Besides these one would find a variety of jewellery worn by Muslim women in the olden days including modiram or silver rings, silamba or silver anklets and padasaram or silver foot bells worn on the upper surface of the feet which tinkled when the women walked. Also of interest are the display of araimudi, little bo-leaf-shaped ornaments made of silver or gold which were formerly used to cover the private parts of little girls. These were evidently worn suspended by a string at the waist and are said to have been in use until about the 1960s or 1970s before gradually dying out.
Also on display are a variety of items connected with the social life of the country’s Muslims. These include sevarakkal or bridal thrones comprising low copper seats for the bride and groom to sit on in use in the 19th century and a kattup-petti made of cane with which the bridegrooms of former times sent their brides ornaments and other items as a gift. Besides these one would find a few pannir sembu or rose-water sprinklers which still figure in the marriage ceremonies of local Muslims.
There is also a splendid collection of pingan or plates designed with crescent, flowers etc, some of which are said to be over a century old. These include a sahan pingan adorned with flowers of red and yellow said to have been used for wedding feasts. Also noteworthy are the tanni vatti or water containers used to serve water to guests during weddings over hundred years ago and the koppi kuvalai or coffee cups from Marudamunai.

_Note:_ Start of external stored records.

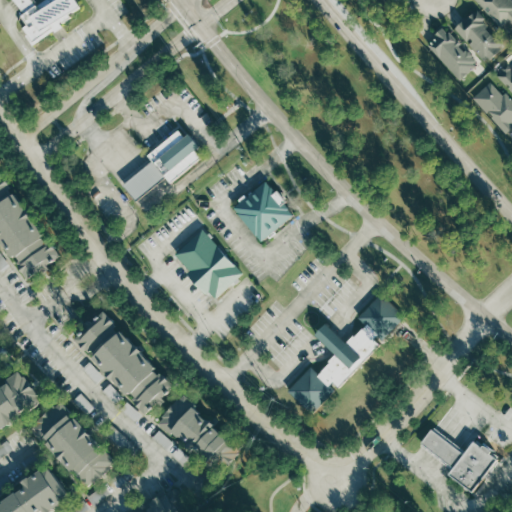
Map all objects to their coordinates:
road: (33, 0)
road: (184, 0)
traffic signals: (184, 1)
road: (22, 2)
road: (8, 4)
building: (26, 4)
road: (27, 5)
road: (12, 9)
building: (499, 10)
building: (500, 11)
road: (109, 12)
road: (15, 13)
road: (216, 13)
building: (44, 16)
building: (47, 17)
traffic signals: (201, 26)
parking lot: (85, 33)
road: (244, 33)
building: (480, 34)
road: (18, 35)
road: (126, 35)
building: (480, 36)
road: (73, 38)
building: (452, 52)
building: (452, 53)
road: (80, 73)
road: (103, 73)
building: (507, 75)
building: (507, 75)
road: (19, 78)
road: (432, 80)
road: (117, 92)
road: (86, 97)
building: (497, 103)
building: (496, 104)
road: (416, 109)
road: (182, 110)
road: (128, 111)
parking lot: (168, 114)
road: (244, 129)
road: (107, 139)
building: (174, 155)
road: (274, 157)
building: (163, 163)
road: (336, 178)
building: (145, 180)
road: (106, 187)
road: (158, 194)
building: (263, 210)
building: (264, 210)
road: (317, 210)
road: (325, 212)
parking lot: (254, 223)
building: (23, 232)
road: (243, 235)
building: (21, 236)
road: (115, 237)
road: (359, 238)
building: (3, 260)
building: (209, 262)
building: (208, 265)
road: (83, 269)
road: (16, 271)
road: (52, 272)
parking lot: (201, 276)
road: (151, 280)
road: (94, 285)
road: (179, 289)
road: (299, 300)
road: (498, 302)
road: (48, 307)
road: (159, 309)
parking lot: (305, 309)
road: (173, 310)
road: (3, 329)
road: (322, 332)
road: (201, 333)
building: (330, 338)
building: (2, 346)
road: (12, 348)
building: (3, 350)
building: (345, 353)
building: (349, 353)
road: (8, 357)
road: (4, 360)
road: (11, 361)
building: (126, 362)
road: (241, 362)
building: (122, 364)
road: (34, 377)
road: (39, 380)
road: (90, 388)
road: (118, 388)
road: (466, 392)
building: (15, 396)
building: (15, 399)
road: (412, 399)
road: (44, 405)
building: (132, 411)
road: (235, 417)
building: (196, 433)
building: (202, 434)
road: (447, 435)
building: (75, 444)
building: (71, 445)
building: (445, 449)
road: (14, 455)
building: (459, 458)
road: (410, 461)
building: (475, 466)
parking lot: (484, 470)
road: (113, 473)
road: (496, 482)
road: (132, 487)
road: (279, 487)
building: (33, 493)
building: (37, 494)
road: (314, 494)
building: (168, 503)
building: (159, 505)
building: (81, 508)
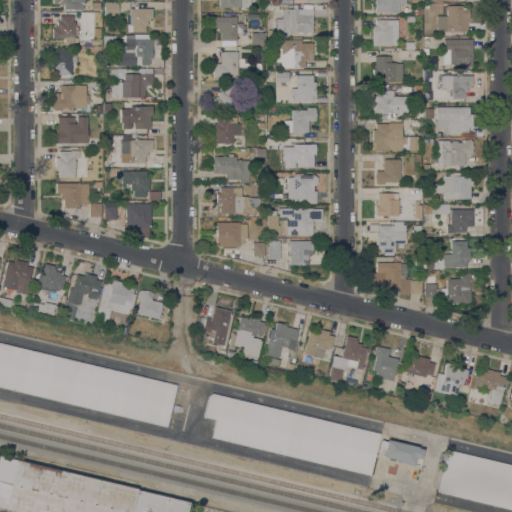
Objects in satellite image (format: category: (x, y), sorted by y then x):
building: (437, 0)
building: (231, 3)
building: (234, 3)
building: (69, 4)
building: (70, 4)
building: (386, 5)
building: (387, 5)
building: (95, 6)
building: (426, 6)
building: (111, 9)
building: (416, 12)
building: (137, 18)
building: (139, 18)
building: (456, 18)
building: (409, 19)
building: (452, 19)
building: (293, 20)
building: (294, 20)
building: (63, 28)
building: (226, 28)
building: (64, 29)
building: (226, 29)
building: (383, 32)
building: (384, 32)
building: (427, 33)
building: (256, 37)
building: (256, 38)
building: (98, 42)
building: (107, 44)
building: (134, 50)
building: (425, 51)
building: (455, 51)
building: (293, 52)
building: (456, 52)
building: (133, 53)
building: (294, 53)
building: (62, 61)
building: (63, 61)
building: (224, 64)
building: (224, 64)
building: (385, 68)
building: (385, 69)
building: (280, 76)
building: (126, 83)
building: (455, 84)
building: (455, 84)
building: (303, 87)
building: (302, 88)
building: (70, 96)
building: (69, 97)
building: (224, 100)
building: (386, 102)
building: (387, 104)
building: (418, 112)
road: (26, 115)
building: (139, 116)
building: (139, 116)
building: (451, 119)
building: (298, 120)
building: (299, 120)
building: (453, 120)
building: (416, 122)
building: (260, 125)
building: (70, 129)
building: (224, 129)
building: (70, 130)
building: (224, 131)
building: (384, 137)
building: (387, 137)
building: (410, 142)
building: (412, 142)
building: (136, 148)
building: (132, 149)
building: (451, 151)
building: (452, 151)
building: (259, 152)
road: (345, 152)
building: (301, 154)
building: (296, 155)
building: (66, 162)
building: (64, 163)
building: (106, 164)
building: (274, 166)
building: (229, 167)
building: (230, 167)
road: (182, 168)
building: (387, 171)
building: (387, 171)
road: (503, 171)
building: (133, 181)
building: (134, 181)
building: (97, 184)
building: (454, 186)
building: (455, 186)
building: (299, 188)
building: (301, 188)
building: (404, 191)
building: (430, 191)
building: (71, 193)
building: (72, 193)
building: (153, 194)
building: (106, 195)
building: (230, 200)
building: (235, 201)
building: (385, 203)
building: (386, 204)
building: (253, 206)
building: (425, 207)
building: (439, 208)
building: (92, 209)
building: (93, 209)
building: (416, 209)
building: (439, 209)
building: (108, 210)
building: (109, 210)
building: (136, 216)
building: (137, 218)
building: (304, 219)
building: (458, 219)
building: (298, 220)
building: (458, 220)
building: (271, 224)
building: (272, 224)
building: (416, 229)
building: (440, 232)
building: (229, 233)
building: (229, 233)
building: (387, 236)
building: (388, 236)
building: (256, 248)
building: (257, 248)
building: (272, 249)
building: (272, 249)
building: (298, 251)
building: (299, 251)
building: (457, 254)
building: (451, 255)
building: (397, 258)
building: (417, 260)
building: (427, 261)
building: (15, 275)
building: (16, 276)
building: (394, 277)
building: (48, 278)
building: (50, 278)
road: (255, 284)
building: (429, 285)
building: (81, 288)
building: (428, 289)
building: (456, 289)
building: (456, 289)
building: (79, 293)
building: (116, 293)
building: (112, 298)
building: (5, 301)
building: (145, 304)
building: (147, 305)
building: (41, 306)
building: (124, 310)
building: (215, 324)
building: (216, 324)
building: (246, 334)
building: (246, 335)
building: (279, 338)
building: (279, 340)
building: (316, 340)
building: (316, 342)
building: (221, 353)
building: (229, 353)
building: (345, 358)
building: (346, 358)
building: (274, 360)
building: (383, 363)
building: (382, 364)
building: (418, 366)
building: (418, 366)
building: (450, 378)
building: (448, 379)
building: (85, 384)
building: (86, 384)
building: (365, 385)
building: (400, 385)
building: (489, 385)
building: (491, 385)
building: (511, 392)
road: (255, 397)
building: (509, 398)
road: (194, 410)
building: (290, 433)
building: (291, 433)
road: (250, 451)
building: (400, 451)
building: (401, 452)
railway: (203, 463)
road: (426, 466)
railway: (183, 468)
railway: (161, 473)
building: (476, 478)
building: (475, 479)
building: (72, 492)
building: (75, 493)
road: (413, 501)
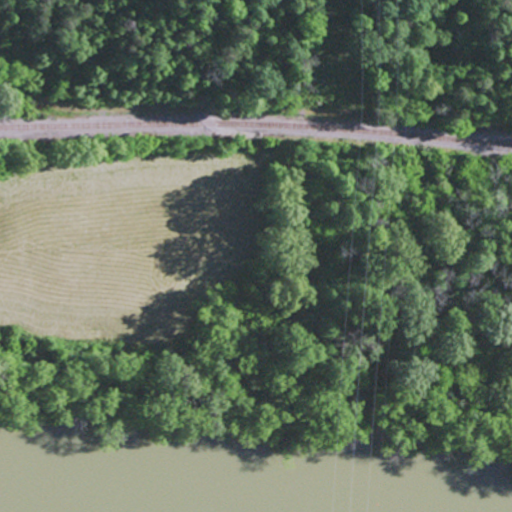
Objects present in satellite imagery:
railway: (255, 131)
river: (171, 494)
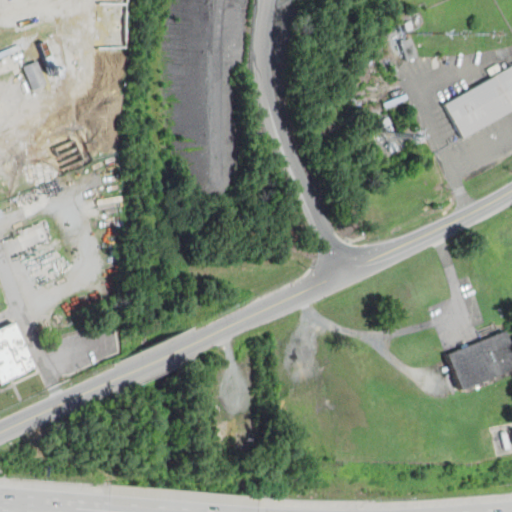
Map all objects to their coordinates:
building: (33, 74)
building: (33, 75)
building: (480, 102)
building: (480, 102)
road: (435, 129)
building: (385, 135)
road: (283, 140)
road: (355, 239)
road: (331, 248)
road: (354, 266)
road: (453, 280)
road: (259, 296)
road: (31, 330)
road: (375, 333)
road: (386, 341)
road: (154, 345)
building: (12, 353)
building: (12, 353)
road: (393, 357)
building: (480, 359)
building: (480, 359)
road: (155, 360)
road: (156, 373)
road: (57, 405)
road: (42, 508)
road: (481, 509)
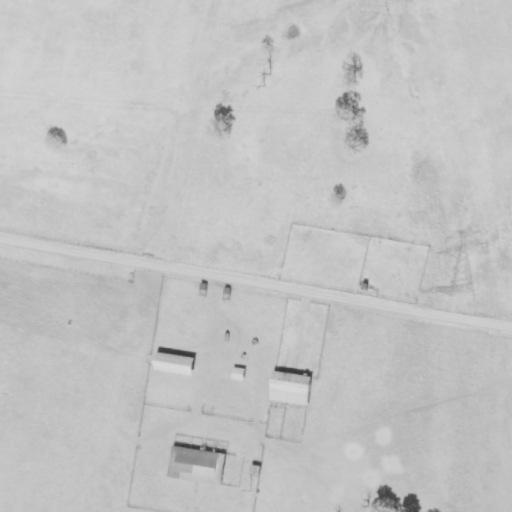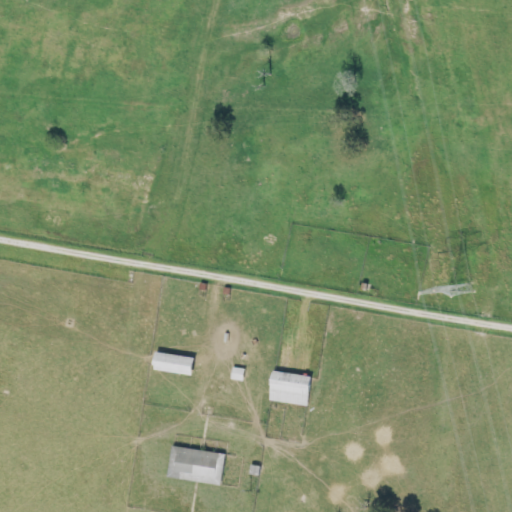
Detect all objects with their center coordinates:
power tower: (455, 290)
building: (177, 365)
building: (292, 389)
building: (198, 467)
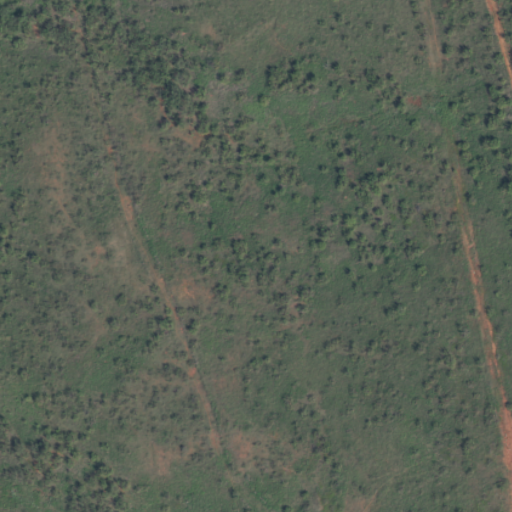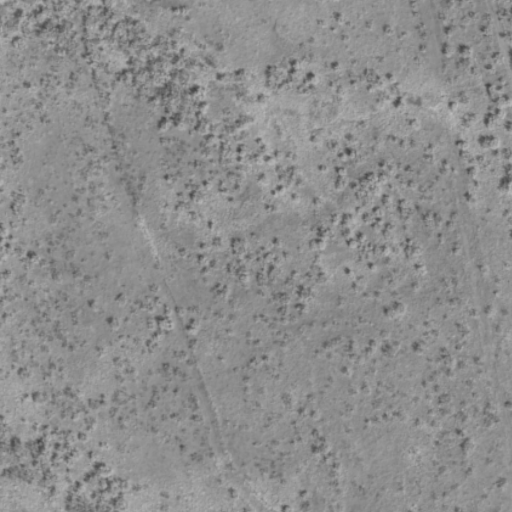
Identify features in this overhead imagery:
road: (496, 51)
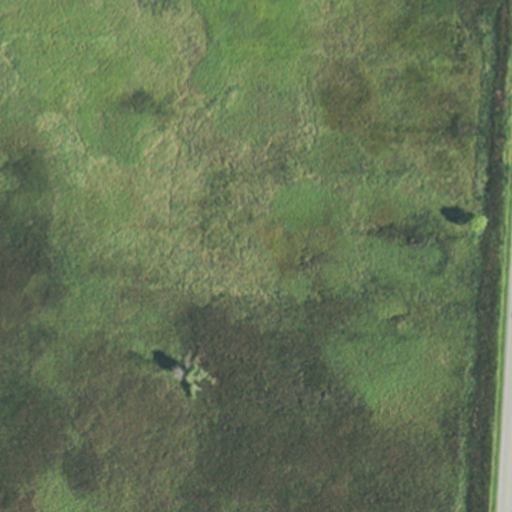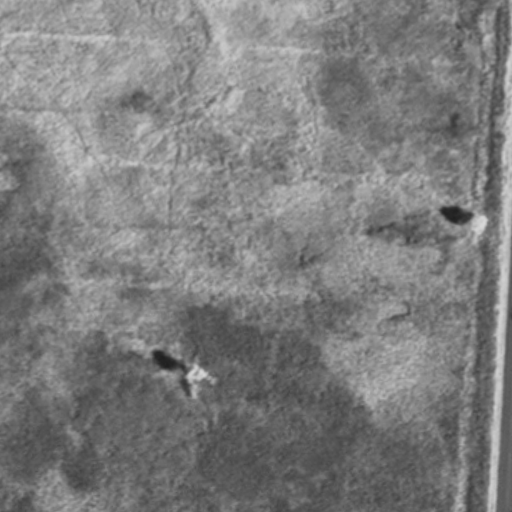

Then of course there are the pan tattu or palm leaf plates coloured in the green,brown and purple peculiar to the area, a samburani chatti or benjamin fumer made of brass for burning incense and surma kudu or surma containers used for applying kohl to the eyelashes, a common practice among Muslim women, especially in the olden days.
Other interesting exhibits include an ahal vilakku or storm lamp used in the olden days for reading the Qur’an at night. The rear was backed by an ornamental plate so that the flame would not flutter or go out during gusts of wind. Also interesting is a specimen of a mandirap-petti or spell-box. Those who believed in pudam or spirits infesting paddy fields would have magical spells cast on these boxes with a view to preventing such spirits pilfering their harvest. Finally one must mention the fine collection of old locks and keys used to secure houses and shops about a century or so ago and the assortment of deer horns used as wall decorations and as handy frames to hang dresses in the olden days.